Planning on returning for his sophomore season, McAlindon also set the school record for most passing yards in a season (2,875) and touchdowns thrown in a game (6).
Another surprising star for the Beavers was Booker. It wasn’t because of his lack of talent, for the freshman was committed to play running back at Washington State University in 2011, but transferred to ARC a week before this season started.
Booker eventually moved into the running back competition with returning sophomores Joe Ferguson and Bryce Pratt. All three were sharing the load through the first five games of the season.
But Ferguson was unable to play against College of the Siskiyous on Oct. 15 and Pratt didn’t play the next week against Contra Costa College.
That’s when Booker took over.
The freshman averaged 125 yards a game over the next four games before an arm injury limited his action in the final two games. Booker finished the season with a team-high 799 yards rushing and 15 total touchdowns. Despite not being able to take the load at running back the last two weeks, Booker returned two kickoffs for touchdowns (90 and 85 yards) and led the state in a kickoff return average of 37.9.
Sophomore Michael Lindsay was supposed to be part of that three-player rotation before Booker came in. Instead, the coaching staff moved Lindsay out to receiver, and proceeded to lead the team with 56 catches for 603 yards and a first-team all-conference nod after only having seven catches during the 2010 season.
The defensive secondary was depleted by injury. Freshman Clifford Redmond started the season third on the depth chart, but cracked the starting lineup in October. He tied for the team lead with four interceptions, including one in the bowl game.
Starting linebacker Brian Benson was in a walking boot for a good portion of the midseason, but all-conference linebacker Terry Easmon, who led the team with 68 tackles, and freshman Samson Faifili also garnered all-conference first-team while helping to pick up the slack from Benson’s injury.
All-american defensive tackle Cortez Woods continued to get double and triple-teamed all season, but bettered his stats from 2010. Woods recorded 21.5 tackles for loss and 6.5 sacks—both career highs for the University of Nevada verbal commit.
Haflich has been a part of the Beavers’ coaching staff since 2000, and took over as head coach in 2007. After going 16-14 in his first three seasons at the helm, the Beavers have won back-to-back Mid-Empire Conference titles and two straight bowl game victories since 2010.
He credits this season’s defensive success on his first-year coordinator Jared Vanderbeek.
“If he isn’t the defensive coach of the year, I don’t know who is,” Haflich said. “One game out of 11 (the defense) gives up more than 100 yards (rushing).”
Recruiting coordinator Sid Roberson, along with the rest of the staff, have hit the road recruiting local high school talent, who seem to take notice of the recent success of the program.
“Everybody wants to come here now. I talk to the high school kids; everyone around here in the Sacramento area want to come to ARC and be a winner,” Woods said.

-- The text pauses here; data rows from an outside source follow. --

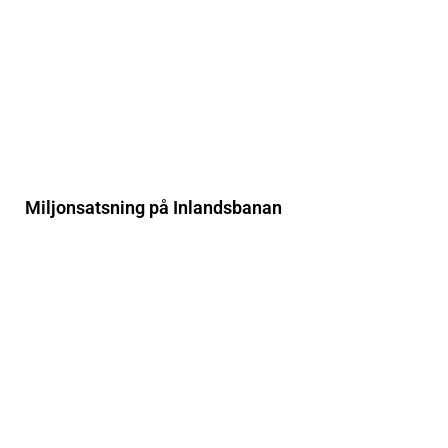
Miljonsatsning på Inlandsbanan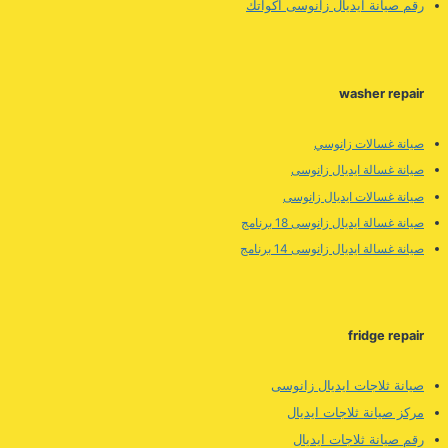
رقم صيانة ايديال زانوسى اكواتك
washer repair
صيانة غسالات زانوسي
صيانة غسالة ايديال زانوسى
صيانة غسالات ايديال زانوسى
صيانة غسالة ايديال زانوسى 18 برنامج
صيانة غسالة ايديال زانوسى 14 برنامج
fridge repair
صيانة ثلاجات ايديال زانوسى
مركز صيانة ثلاجات ايديال
رقم صيانة ثلاجات ايديال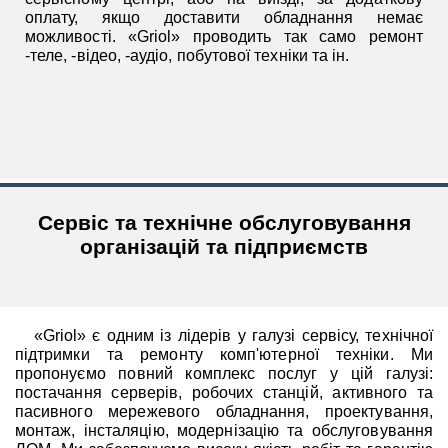
оплату, якщо доставити обладнання немає
можливості. «Griol» проводить так само ремонт
-теле, -відео, -аудіо, побутової техніки та ін.
Сервіс та технічне обслуговування
організацій та підприємств
«Griol» є одним із лідерів у галузі сервісу, технічної
підтримки та ремонту комп'ютерної техніки. Ми
пропонуємо повний комплекс послуг у цій галузі:
постачання серверів, робочих станцій, активного та
пасивного мережевого обладнання, проектування,
монтаж, інсталяцію, модернізацію та обслуговування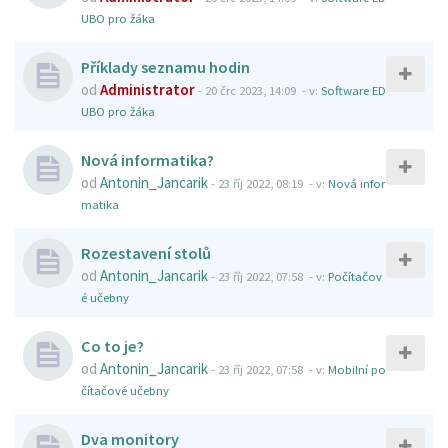
UBO pro žáka
Příklady seznamu hodin
od
Administrator
-
20 črc 2023, 14:09
- v:
Software ED
UBO pro žáka
Nová informatika?
od
Antonin_Jancarik
-
23 říj 2022, 08:19
- v:
Nová infor
matika
Rozestavení stolů
od
Antonin_Jancarik
-
23 říj 2022, 07:58
- v:
Počítačov
é učebny
Co to je?
od
Antonin_Jancarik
-
23 říj 2022, 07:58
- v:
Mobilní po
čítačové učebny
Dva monitory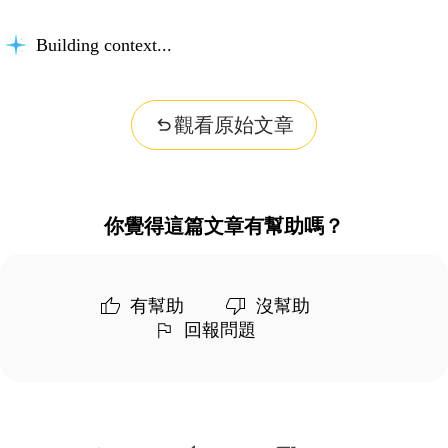
Building context...
觀看原始文章
你覺得這篇文章有幫助嗎？
有幫助
沒幫助
回報問題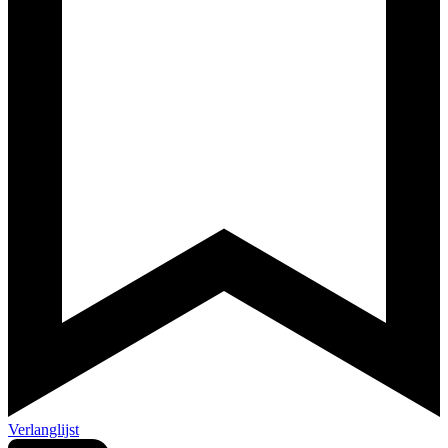
Verlanglijst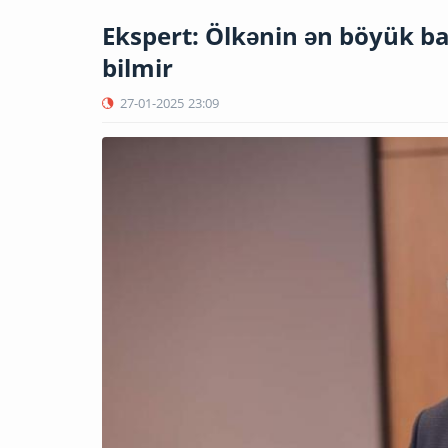
Ekspert: Ölkənin ən böyük ba
bilmir
27-01-2025
23:09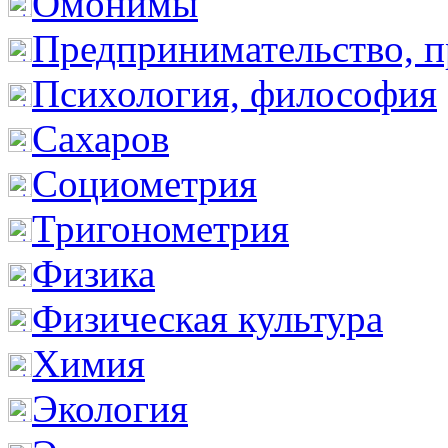
Омонимы
Предпринимательство, п
Психология, философия
Сахаров
Социометрия
Тригонометрия
Физика
Физическая культура
Химия
Экология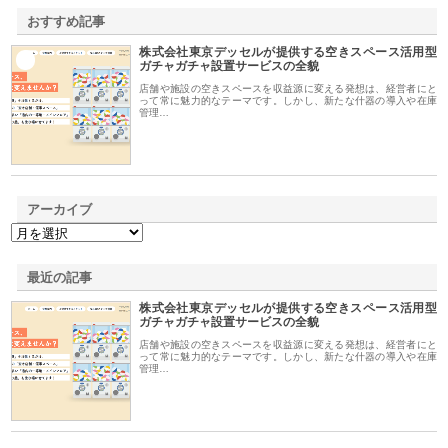
おすすめ記事
株式会社東京デッセルが提供する空きスペース活用型
1
ガチャガチャ設置サービスの全貌
店舗や施設の空きスペースを収益源に変える発想は、経営者にと
って常に魅力的なテーマです。しかし、新たな什器の導入や在庫
管理…
アーカイブ
最近の記事
株式会社東京デッセルが提供する空きスペース活用型
ガチャガチャ設置サービスの全貌
店舗や施設の空きスペースを収益源に変える発想は、経営者にと
って常に魅力的なテーマです。しかし、新たな什器の導入や在庫
管理…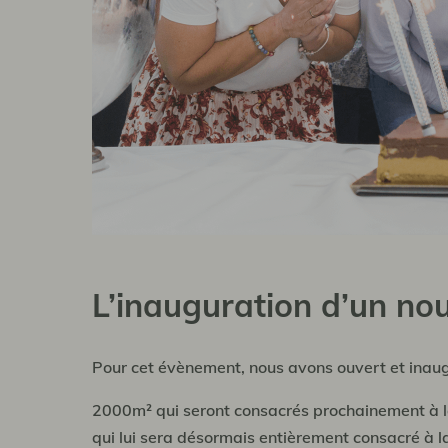
L’inauguration d’un no
Pour cet évènement, nous avons ouvert et inaugu
2000m² qui seront consacrés prochainement à la lo
qui lui sera désormais entièrement consacré à la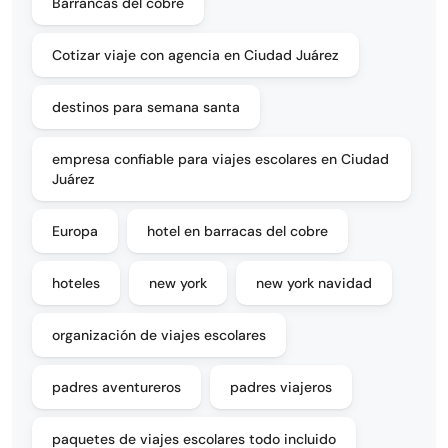
Barrancas del cobre
Cotizar viaje con agencia en Ciudad Juárez
destinos para semana santa
empresa confiable para viajes escolares en Ciudad
Juárez
Europa
hotel en barracas del cobre
hoteles
new york
new york navidad
organización de viajes escolares
padres aventureros
padres viajeros
paquetes de viajes escolares todo incluido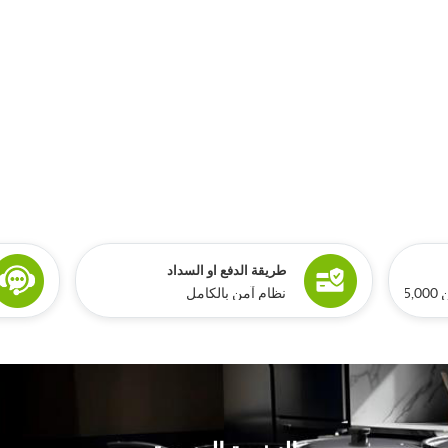
طريقة الدفع او السداد
ري
نظام آمن بالكامل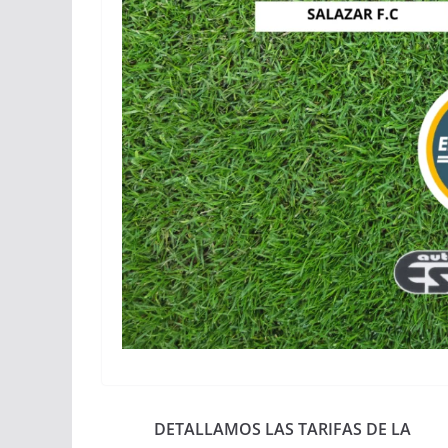
DETALLAMOS LAS TARIFAS DE LA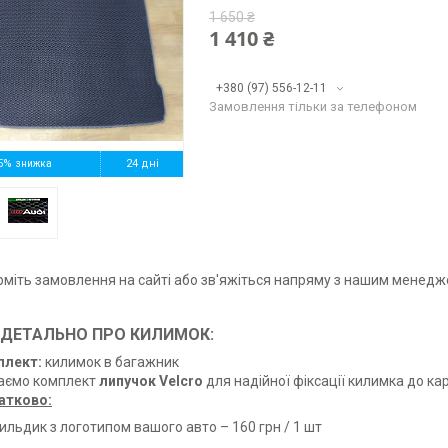
1 650 ₴
1 410 ₴
+380 (97) 556-12-11
Замовлення тільки за телефоном
5%
24 дні
іть замовлення на сайті або зв'яжіться напряму з нашим менед
ДЕТАЛЬНО ПРО КИЛИМОК:
плект:
килимок в багажник
аємо комплект
липучок Velcro
для надійної фіксації килимка до ка
атково:
ильдик з логотипом вашого авто – 160 грн / 1 шт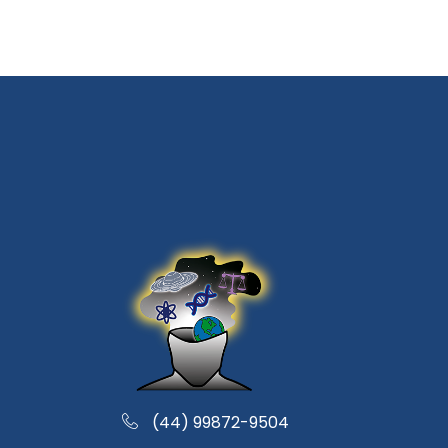
(44) 99872-9504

Obviously returning all-conference stars McAlindon, Booker and Faifili should highlight the 2012 season. The Beavers also will return all-conference cornerback Zane Petty (4 INT) and all-conference kicker Bobby Reeves.
The Beavers will need to replace the top three receivers from this season, and find a starter for next season with Woods and Easmon moving to four-year programs.
“Playing with all the sophomores, I am going to miss them. It was really fun this season. It went by fast, but now it is time to get to work for next season,” Booker said.
There could be as many as 14 players who started this season returning for the Beavers, and Faifili is confident the success of the program will translate into a need for the returning players to increase the offseason workouts.
“I am really excited. I am going to talk to the (players) coming back (and tell them) that next season starts now,” Faifili said. “How next season goes is on how we work in the offseason–so it all starts now.”